■ **RECORDS TO PROCESS**
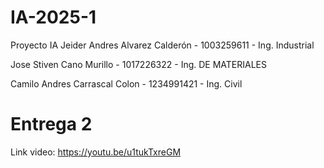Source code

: # IA-2025-1

Proyecto IA
Jeider  Andres Alvarez Calderón - 1003259611 - Ing. Industrial

Jose Stiven Cano Murillo - 1017226322 - Ing. DE MATERIALES

Camilo Andres Carrascal Colon - 1234991421 - Ing. Civil

# Entrega 2
Link video: https://youtu.be/u1tukTxreGM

■ **WHAT NEEDS TO BE DONE**
Turn every line of the rows above into a numbered list, skipping blank lines and leaving the pictures out.

■ **TASK SOLUTION**
1. Source code
2. : # IA-2025-1
3. Proyecto IA
4. Jeider  Andres Alvarez Calderón - 1003259611 - Ing. Industrial
5. Jose Stiven Cano Murillo - 1017226322 - Ing. DE MATERIALES
6. Camilo Andres Carrascal Colon - 1234991421 - Ing. Civil
7. # Entrega 2
8. Link video: https://youtu.be/u1tukTxreGM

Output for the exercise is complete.